The SQuAD 2.0 dataset is available online in JSON format Link
There are several csv files for SQuAD 2.0 available for download on Kaggle etc. but none of them have all the attributes related to a question (as given in json files). Also, most of the datasets tend to ignore the unanswerable
questions of SQuAD 2.0. The parsing of JSON files can be a task for beginners, so I have taken the opportunity of uploading the completely parsed SQuAD 2.0 dataset in excel files (both training and development sets).
The Training data has following columns:
- Title
- Context
- Question
- Id
- Answer
- Answer start
- Plausible Answer
- Plausible Answer Start
- Is_impossible
The Development set has following columns:
- Title
- Context
- Question
- Id
- Answer
- Answer start
- Plausible Answer
- Plausible Answer Start
- Is_impossible
The SQuAD 2.0 dataset has about 50,000 questions that are unanswerable and for such questions, the training and development dataset has plausible answer
and plausible answer start
options.
Train_set details: Total: 130319 unique questions Unanswerable questions: 43498 Answerable: 86821
Dev_set details: Total: 11873 unique questions Unanswerable questions: 5945 Answerable questions: 5928 15 unanswerable questions have no plausible answers given in the dataset.
Feel free to use the dataset for R&D purposes!

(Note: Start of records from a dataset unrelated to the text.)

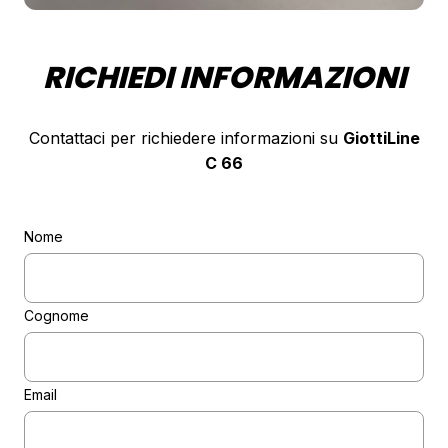
RICHIEDI INFORMAZIONI
Contattaci per richiedere informazioni su
GiottiLine
C 66
Nome
Cognome
Email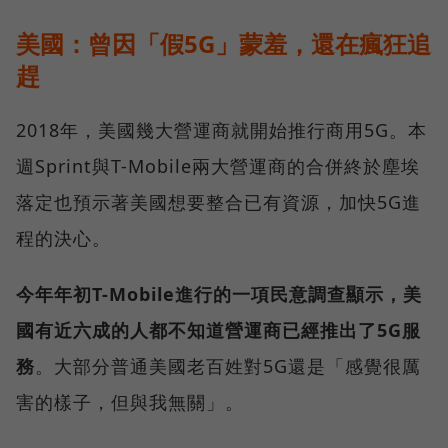
美國：曾因「假5G」蒙羞，還在瘋狂追
趕
2018年，美國幾大營運商就開始推行商用5G。本
週Sprint與T-Mobile兩大營運商的合併終於塵埃
落定也預示著美國想要整合已有資源，加快5G進
程的決心。
今年年初T-Mobile進行的一項民意調查顯示，美
國有近六成的人都不知道營運商已經推出了5G服
務
。大部分普通美國老百姓對5G還是「感覺很厲
害的樣子，但與我無關」。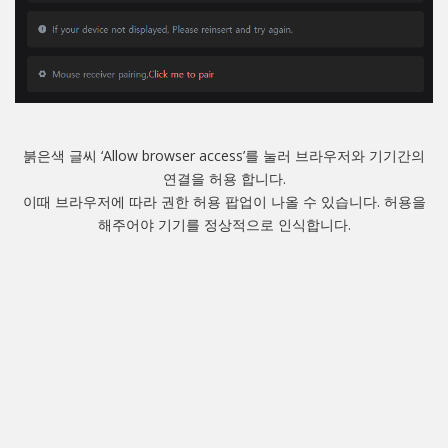
붉은색 글씨 ‘Allow browser access’를 눌러 브라우저와 기기간의
연결을 허용 합니다.
이때 브라우저에 따라 권한 허용 팝업이 나올 수 있습니다. 허용을
해주어야 기기를 정상적으로 인식합니다.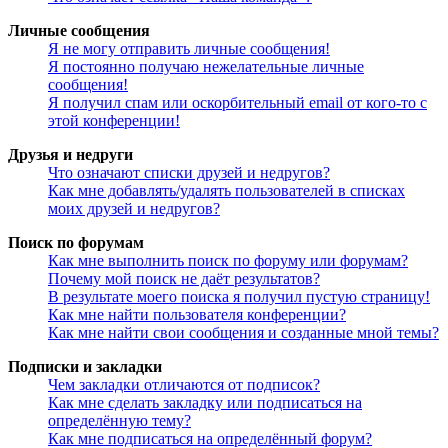
Личные сообщения
Я не могу отправить личные сообщения!
Я постоянно получаю нежелательные личные
сообщения!
Я получил спам или оскорбительный email от кого-то с
этой конференции!
Друзья и недруги
Что означают списки друзей и недругов?
Как мне добавлять/удалять пользователей в списках
моих друзей и недругов?
Поиск по форумам
Как мне выполнить поиск по форуму или форумам?
Почему мой поиск не даёт результатов?
В результате моего поиска я получил пустую страницу!
Как мне найти пользователя конференции?
Как мне найти свои сообщения и созданные мной темы?
Подписки и закладки
Чем закладки отличаются от подписок?
Как мне сделать закладку или подписаться на
определённую тему?
Как мне подписаться на определённый форум?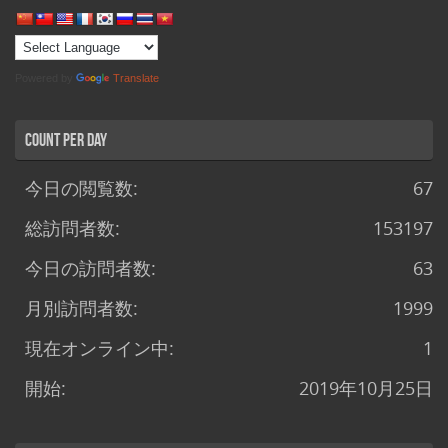
Powered by
Translate
Count per Day
今日の閲覧数:
67
総訪問者数:
153197
今日の訪問者数:
63
月別訪問者数:
1999
現在オンライン中:
1
開始:
2019年10月25日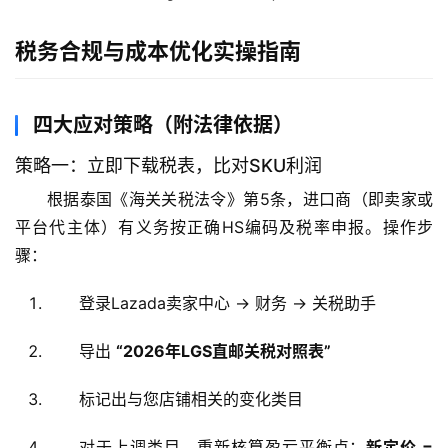
税务合规与成本优化实操指南
四大应对策略（附法律依据）
策略一：立即下载税表，比对SKU利润
根据泰国《海关关税法令》第5条，进口商（即卖家或
平台代主体）有义务按正确HS编码及税率申报。操作步
骤：
登录Lazada卖家中心 -> 财务 -> 关税助手
导出
“2026年LGS直邮关税对照表”
标记出与您店铺相关的变化类目
对于上调类目，重新核算盈亏平衡点：
新定价 =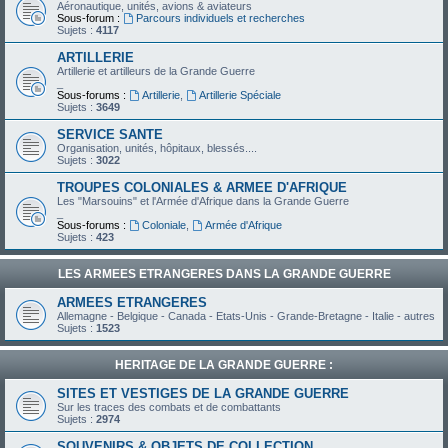
Aéronautique, unités, avions & aviateurs
Sous-forum :
Parcours individuels et recherches
Sujets :
4117
ARTILLERIE
Artillerie et artilleurs de la Grande Guerre
_
Sous-forums :
Artillerie
,
Artillerie Spéciale
Sujets :
3649
SERVICE SANTE
Organisation, unités, hôpitaux, blessés....
Sujets :
3022
TROUPES COLONIALES & ARMEE D'AFRIQUE
Les "Marsouins" et l'Armée d'Afrique dans la Grande Guerre
_
Sous-forums :
Coloniale
,
Armée d'Afrique
Sujets :
423
LES ARMEES ETRANGERES DANS LA GRANDE GUERRE
ARMEES ETRANGERES
Allemagne - Belgique - Canada - Etats-Unis - Grande-Bretagne - Italie - autres
Sujets :
1523
HERITAGE DE LA GRANDE GUERRE :
SITES ET VESTIGES DE LA GRANDE GUERRE
Sur les traces des combats et de combattants
Sujets :
2974
SOUVENIRS & OBJETS DE COLLECTION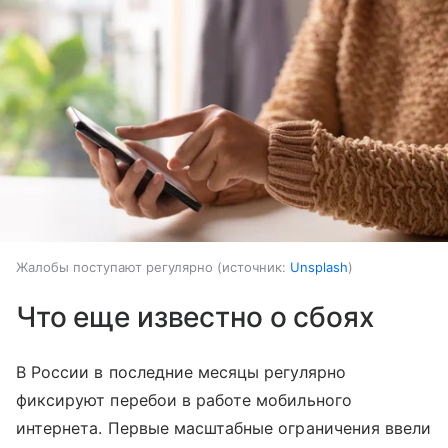
Жалобы поступают регулярно
источник:
Unsplash
Что еще известно о сбоях
В России в последние месяцы регулярно
фиксируют перебои в работе мобильного
интернета. Первые масштабные ограничения ввели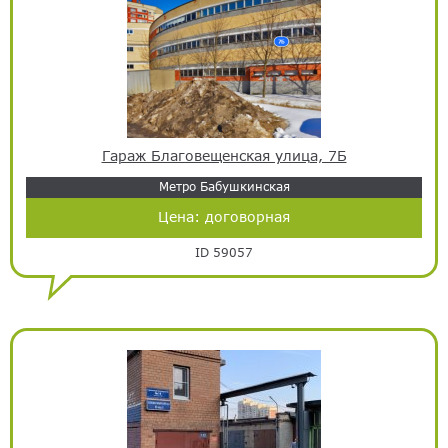
Гараж Благовещенская улица, 7Б
Метро Бабушкинская
Цена:
договорная
ID 59057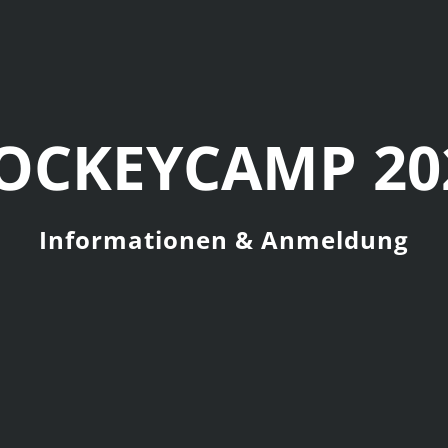
OCKEYCAMP 20
Informationen & Anmeldung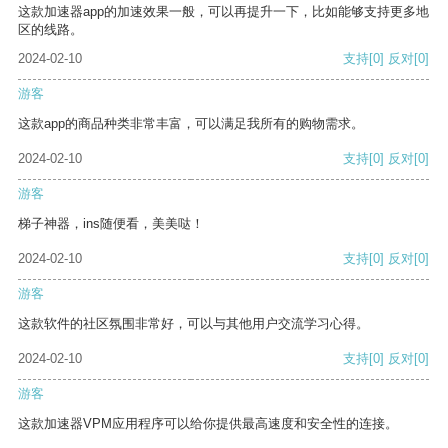
这款加速器app的加速效果一般，可以再提升一下，比如能够支持更多地
区的线路。
2024-02-10
支持
[0]
反对
[0]
游客
这款app的商品种类非常丰富，可以满足我所有的购物需求。
2024-02-10
支持
[0]
反对
[0]
游客
梯子神器，ins随便看，美美哒！
2024-02-10
支持
[0]
反对
[0]
游客
这款软件的社区氛围非常好，可以与其他用户交流学习心得。
2024-02-10
支持
[0]
反对
[0]
游客
这款加速器VPM应用程序可以给你提供最高速度和安全性的连接。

Thank you!
Important Note: This dataset is the original property of Rajpurkar et al. (2018) and I haven't made any new changes in it so don't forget to cite Rajpurkar et al. (2018) when using this dataset.
Cite: Rajpurkar, P., Jia, R., & Liang, P. (2018). Know what you don't know: Unanswerable questions for SQuAD. arXiv preprint arXiv:1806.03822.